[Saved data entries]

*** Begin section ***

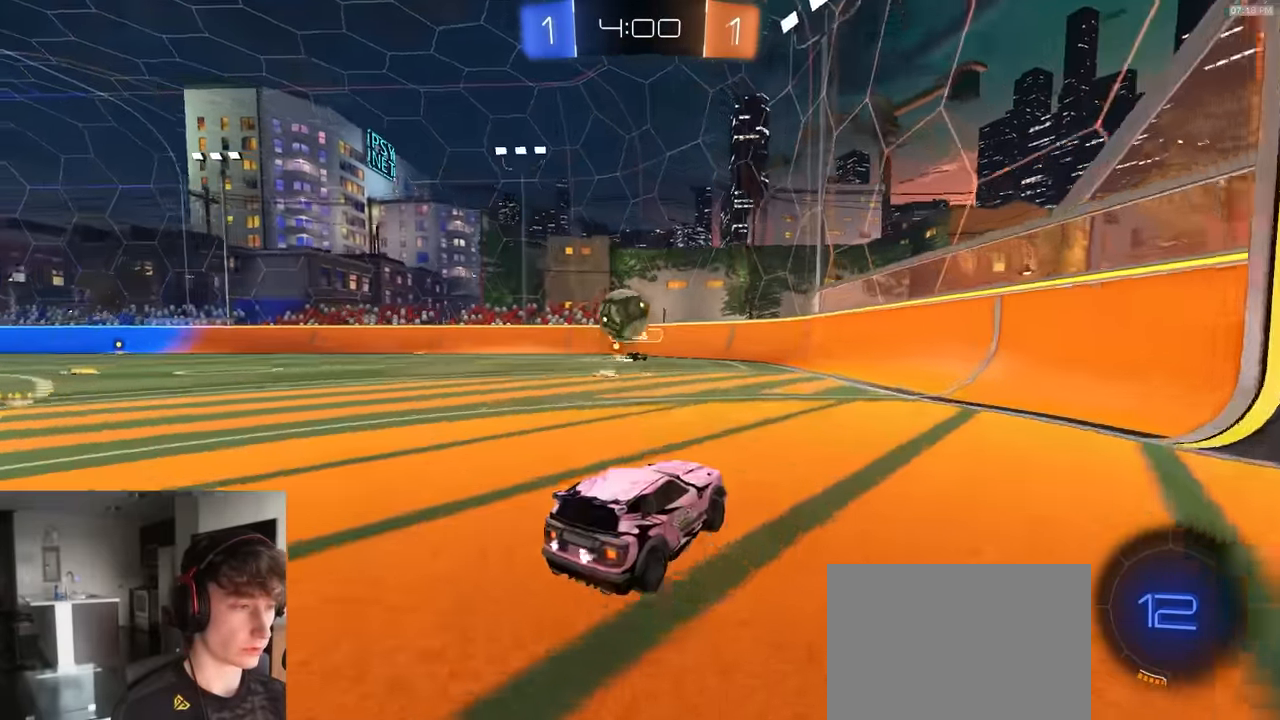
{"buttons": ["CROSS", "R2"], "left_stick": "down", "right_stick": "center", "events": [[117, "left_stick", "center"], [300, "CROSS", "down"], [300, "left_stick", "down-left"], [417, "CROSS", "up"], [417, "left_stick", "down"], [467, "CROSS", "down"]]}
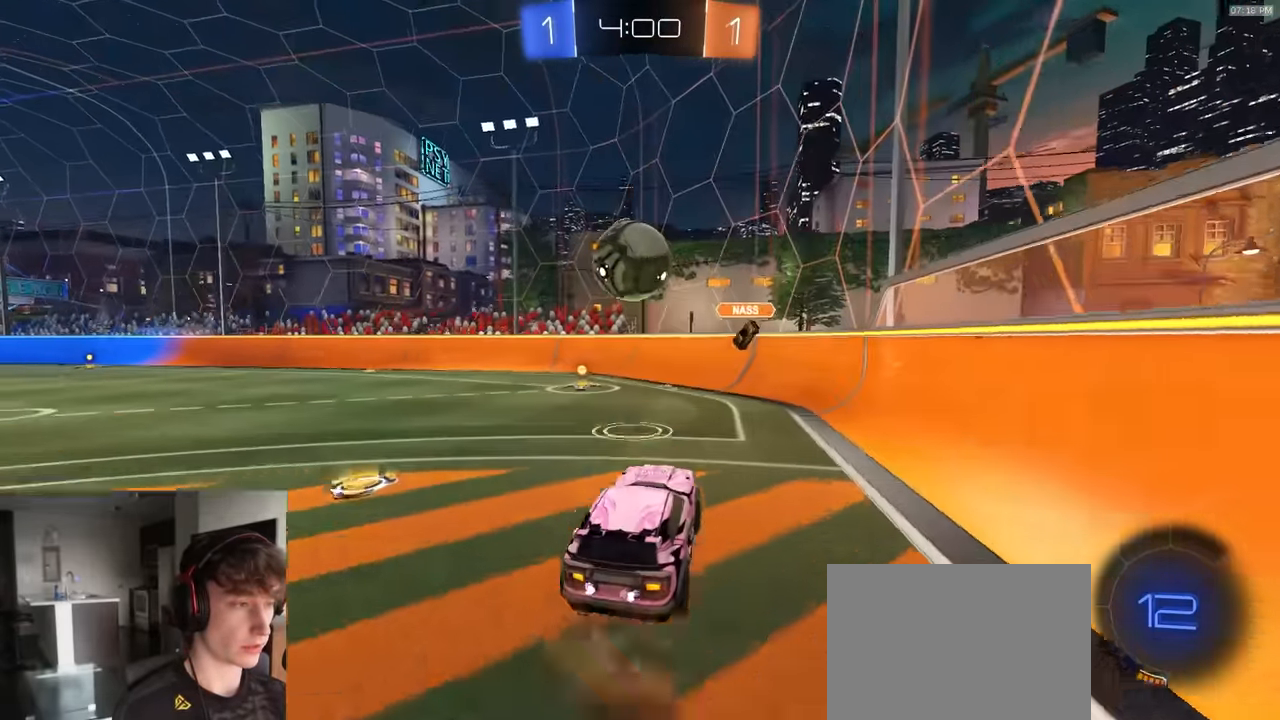
{"buttons": [], "left_stick": "center", "right_stick": "center", "events": [[67, "CROSS", "up"], [83, "left_stick", "center"], [117, "R2", "up"], [183, "left_stick", "up-left"], [233, "SQUARE", "down"], [367, "left_stick", "center"], [417, "SQUARE", "up"]]}
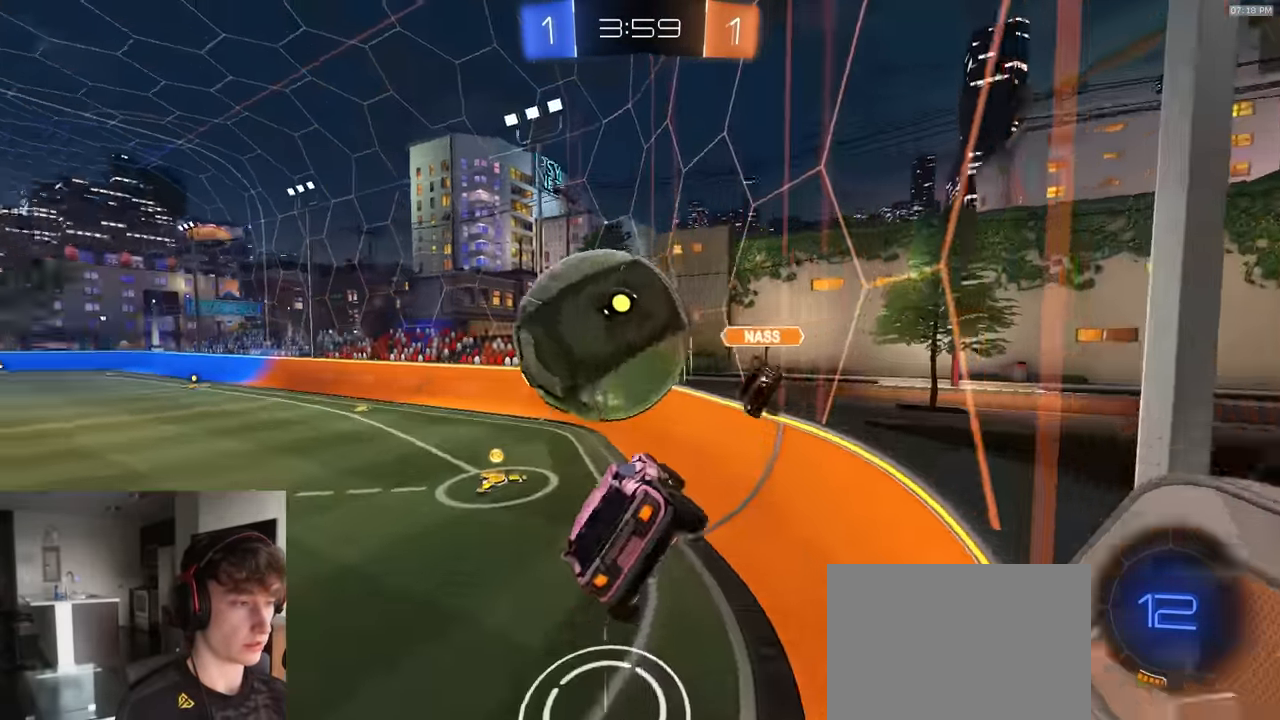
{"buttons": ["R2"], "left_stick": "center", "right_stick": "center", "events": [[100, "R2", "down"], [167, "left_stick", "left"], [267, "left_stick", "center"], [400, "left_stick", "left"], [483, "left_stick", "center"]]}
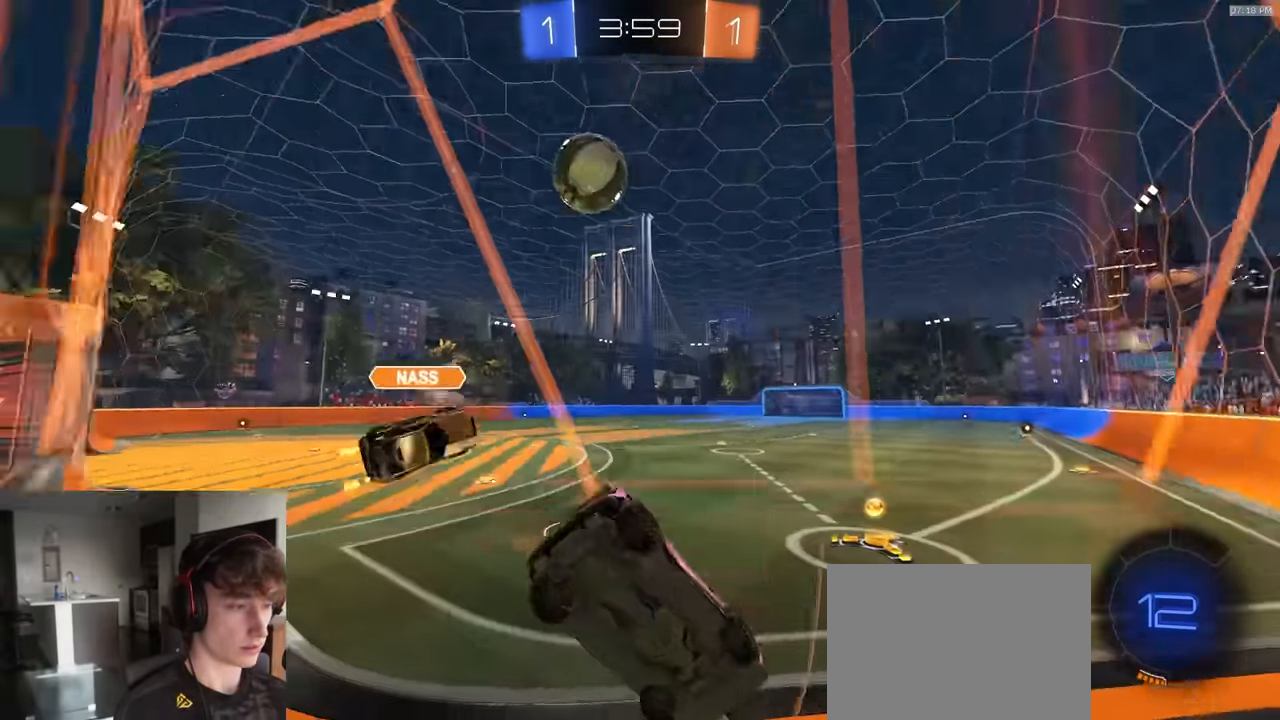
{"buttons": ["R1", "R2"], "left_stick": "center", "right_stick": "center", "events": [[183, "R1", "down"]]}
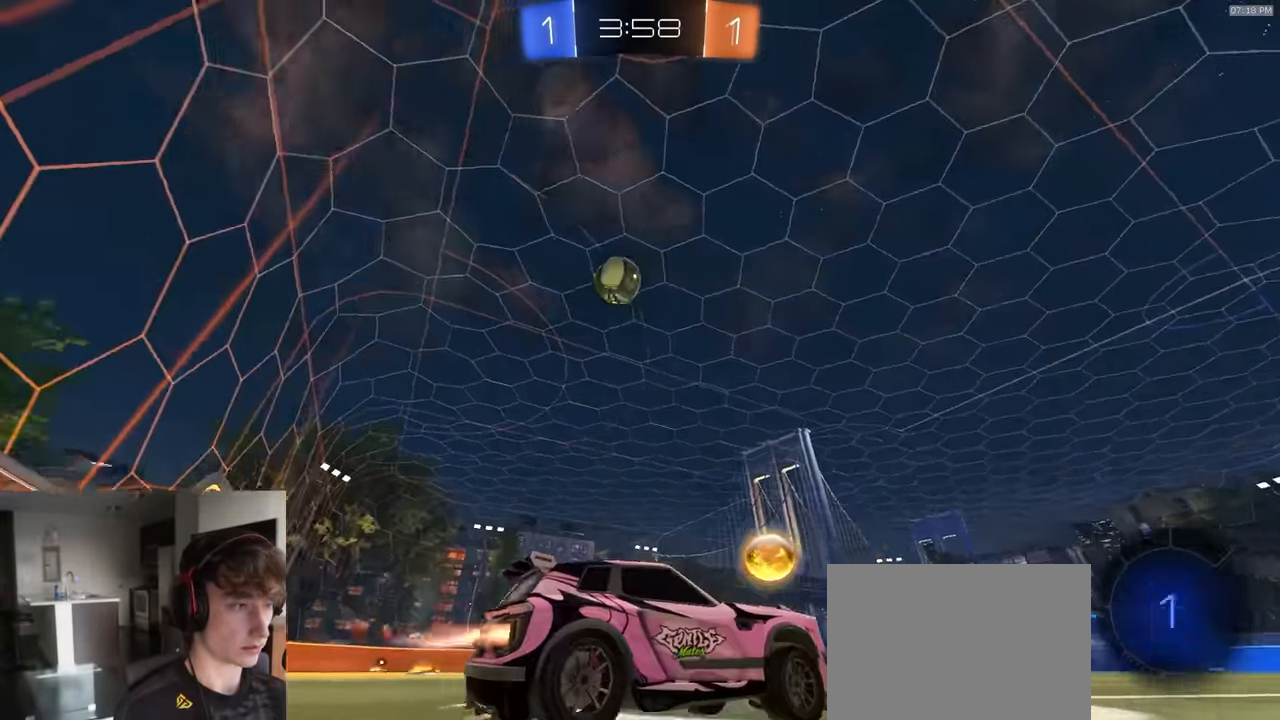
{"buttons": ["R1", "R2"], "left_stick": "center", "right_stick": "up-left", "events": [[150, "right_stick", "up-left"]]}
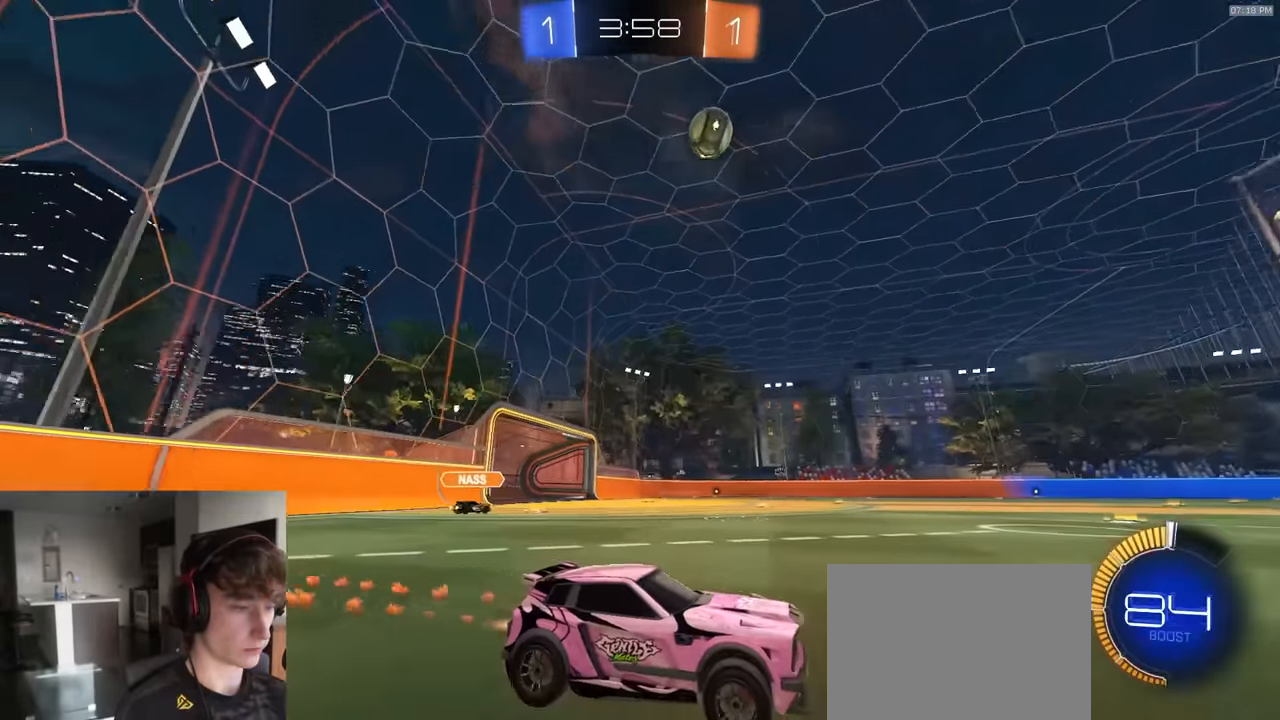
{"buttons": ["R2"], "left_stick": "center", "right_stick": "center", "events": [[200, "left_stick", "left"], [283, "left_stick", "center"], [300, "R1", "up"], [300, "right_stick", "center"]]}
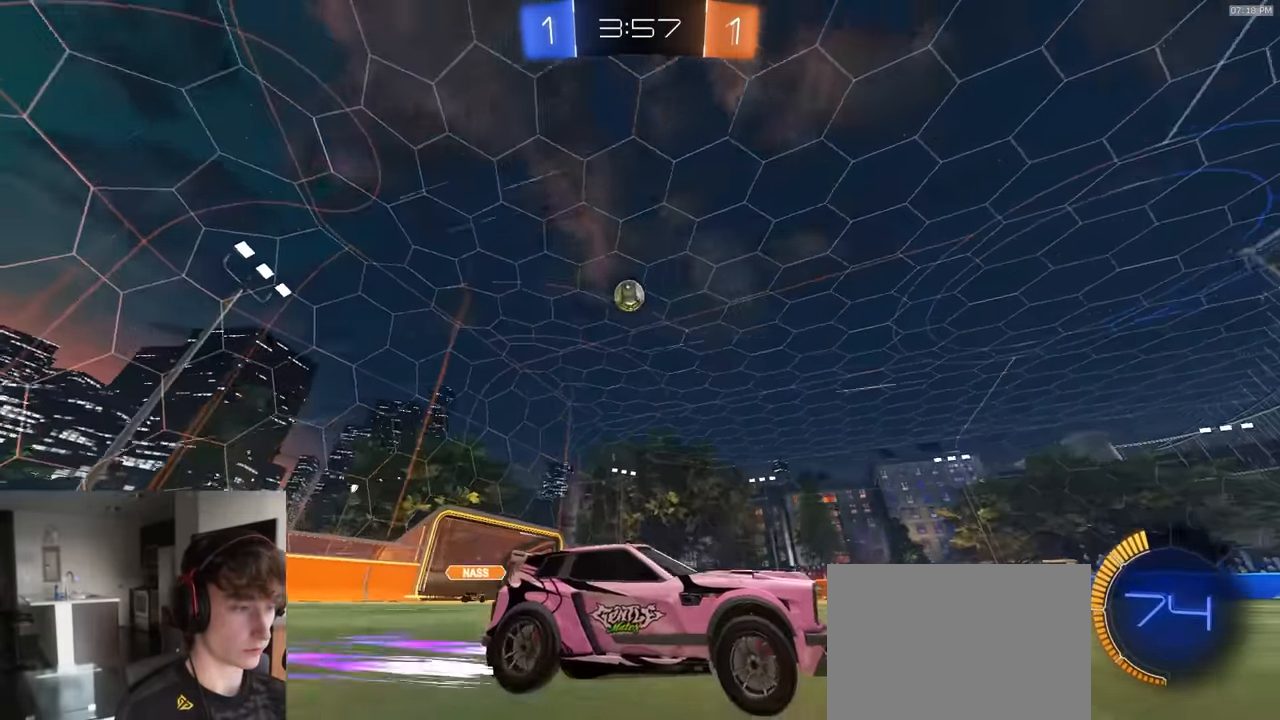
{"buttons": [], "left_stick": "left", "right_stick": "center", "events": [[67, "R2", "up"], [267, "R2", "down"], [300, "left_stick", "left"], [450, "R2", "up"]]}
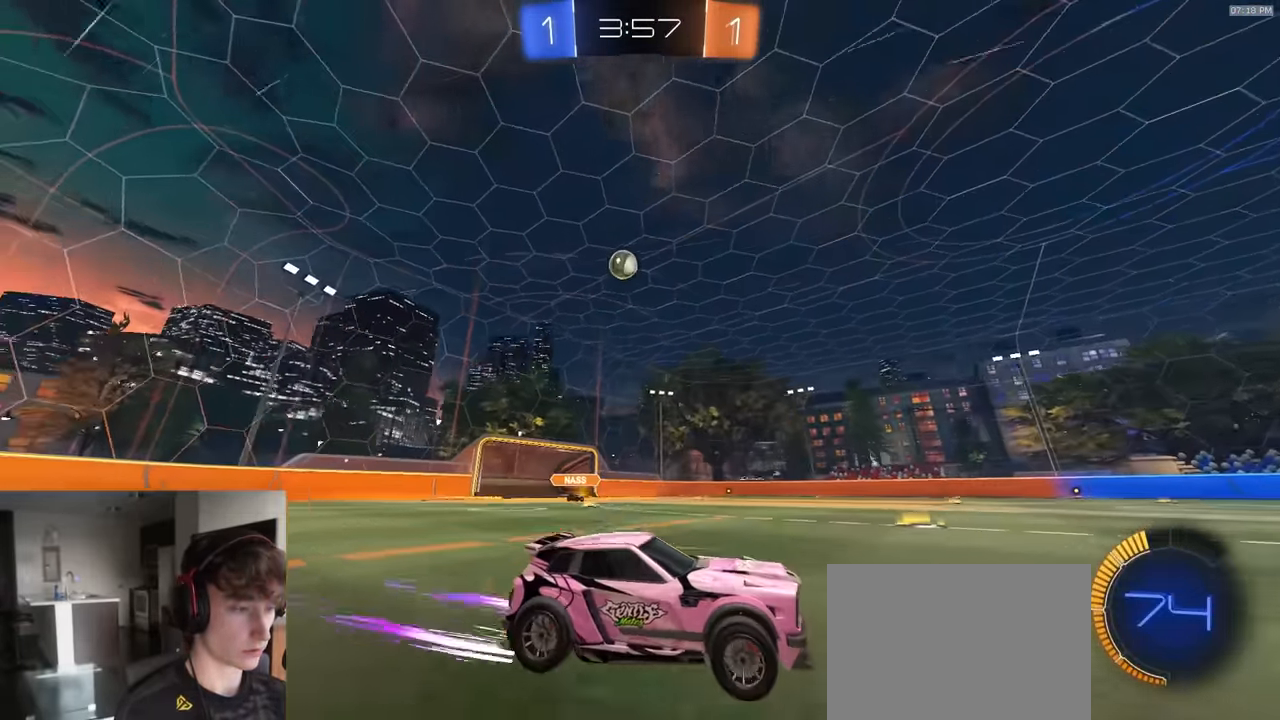
{"buttons": ["R2"], "left_stick": "left", "right_stick": "center", "events": [[67, "L2", "down"], [150, "L2", "up"], [183, "R2", "down"], [250, "left_stick", "center"], [350, "left_stick", "right"], [434, "left_stick", "left"]]}
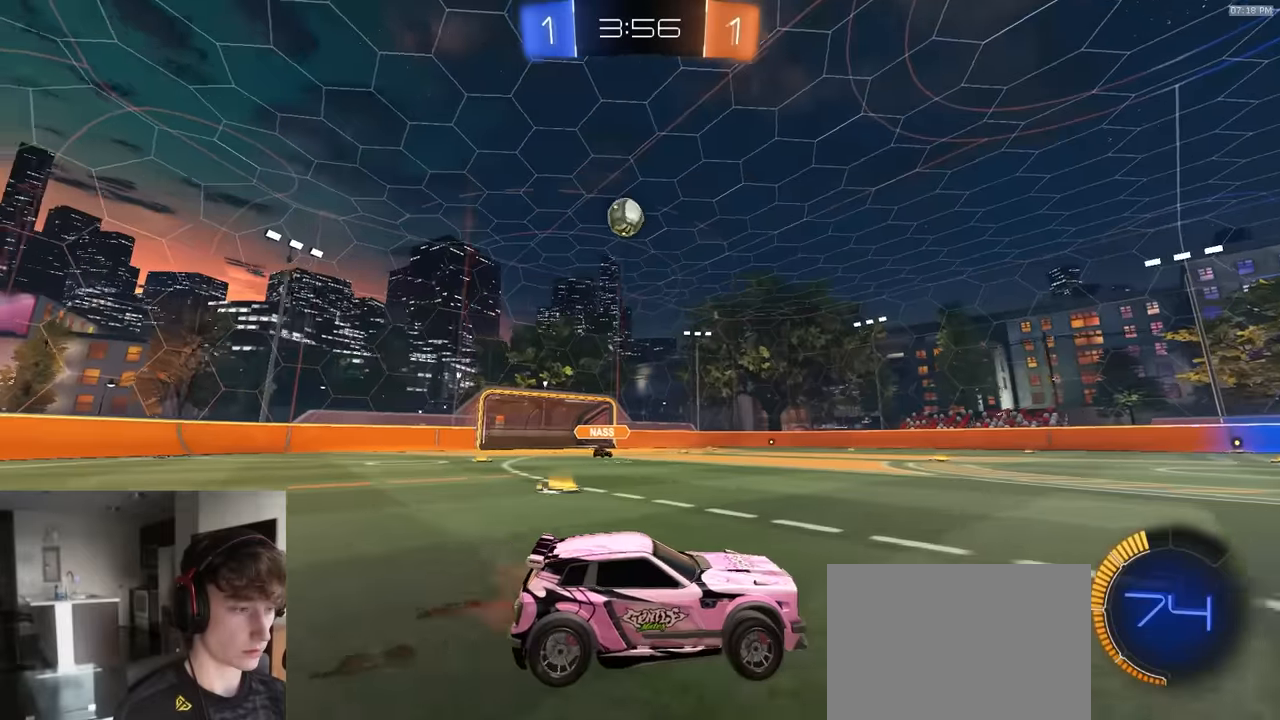
{"buttons": ["R2"], "left_stick": "right", "right_stick": "center", "events": [[34, "left_stick", "center"], [284, "left_stick", "right"], [334, "R1", "down"], [467, "R1", "up"]]}
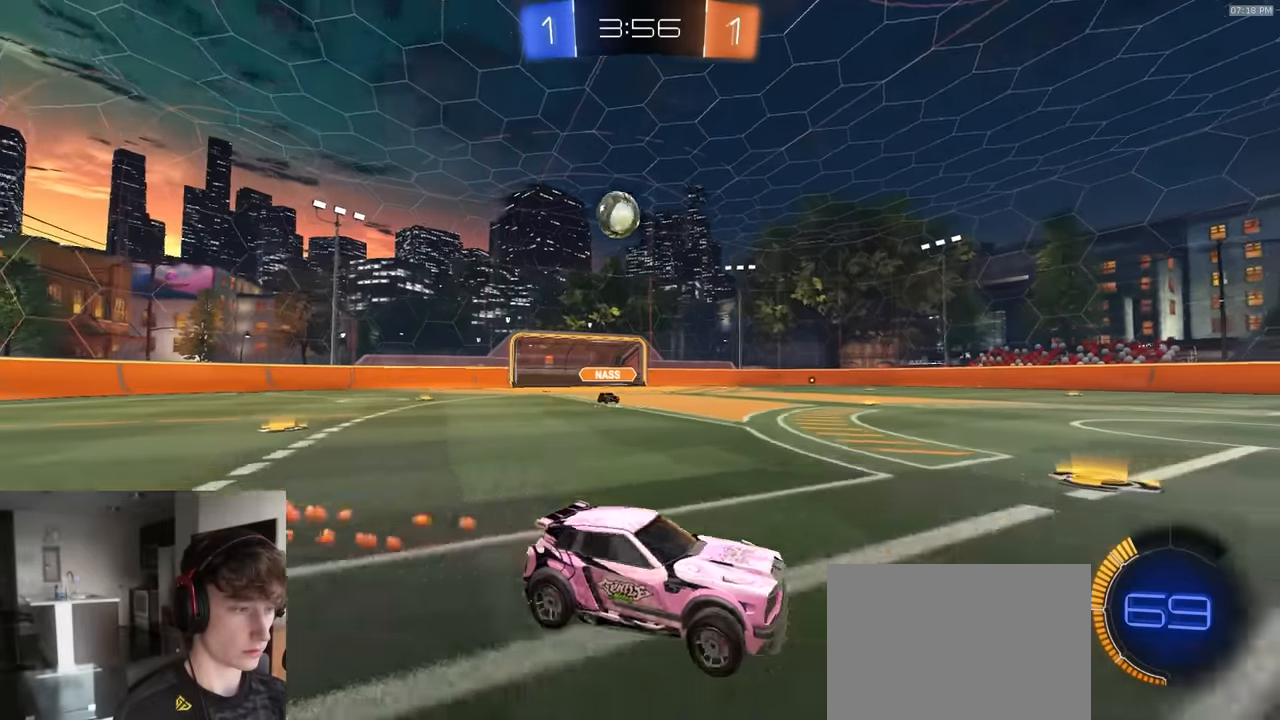
{"buttons": ["L2"], "left_stick": "left", "right_stick": "center", "events": [[150, "left_stick", "center"], [250, "left_stick", "right"], [350, "left_stick", "center"], [450, "left_stick", "left"], [467, "R2", "up"], [500, "L2", "down"]]}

*** End section ***

AIM OF THE EXERCISE: Please write out all the entries above again exactly as they appear, skipping any images.

ANSWER SECTION:
{"buttons": ["CROSS", "R2"], "left_stick": "down", "right_stick": "center", "events": [[117, "left_stick", "center"], [300, "CROSS", "down"], [300, "left_stick", "down-left"], [417, "CROSS", "up"], [417, "left_stick", "down"], [467, "CROSS", "down"]]}
{"buttons": [], "left_stick": "center", "right_stick": "center", "events": [[67, "CROSS", "up"], [83, "left_stick", "center"], [117, "R2", "up"], [183, "left_stick", "up-left"], [233, "SQUARE", "down"], [367, "left_stick", "center"], [417, "SQUARE", "up"]]}
{"buttons": ["R2"], "left_stick": "center", "right_stick": "center", "events": [[100, "R2", "down"], [167, "left_stick", "left"], [267, "left_stick", "center"], [400, "left_stick", "left"], [483, "left_stick", "center"]]}
{"buttons": ["R1", "R2"], "left_stick": "center", "right_stick": "center", "events": [[183, "R1", "down"]]}
{"buttons": ["R1", "R2"], "left_stick": "center", "right_stick": "up-left", "events": [[150, "right_stick", "up-left"]]}
{"buttons": ["R2"], "left_stick": "center", "right_stick": "center", "events": [[200, "left_stick", "left"], [283, "left_stick", "center"], [300, "R1", "up"], [300, "right_stick", "center"]]}
{"buttons": [], "left_stick": "left", "right_stick": "center", "events": [[67, "R2", "up"], [267, "R2", "down"], [300, "left_stick", "left"], [450, "R2", "up"]]}
{"buttons": ["R2"], "left_stick": "left", "right_stick": "center", "events": [[67, "L2", "down"], [150, "L2", "up"], [183, "R2", "down"], [250, "left_stick", "center"], [350, "left_stick", "right"], [434, "left_stick", "left"]]}
{"buttons": ["R2"], "left_stick": "right", "right_stick": "center", "events": [[34, "left_stick", "center"], [284, "left_stick", "right"], [334, "R1", "down"], [467, "R1", "up"]]}
{"buttons": ["L2"], "left_stick": "left", "right_stick": "center", "events": [[150, "left_stick", "center"], [250, "left_stick", "right"], [350, "left_stick", "center"], [450, "left_stick", "left"], [467, "R2", "up"], [500, "L2", "down"]]}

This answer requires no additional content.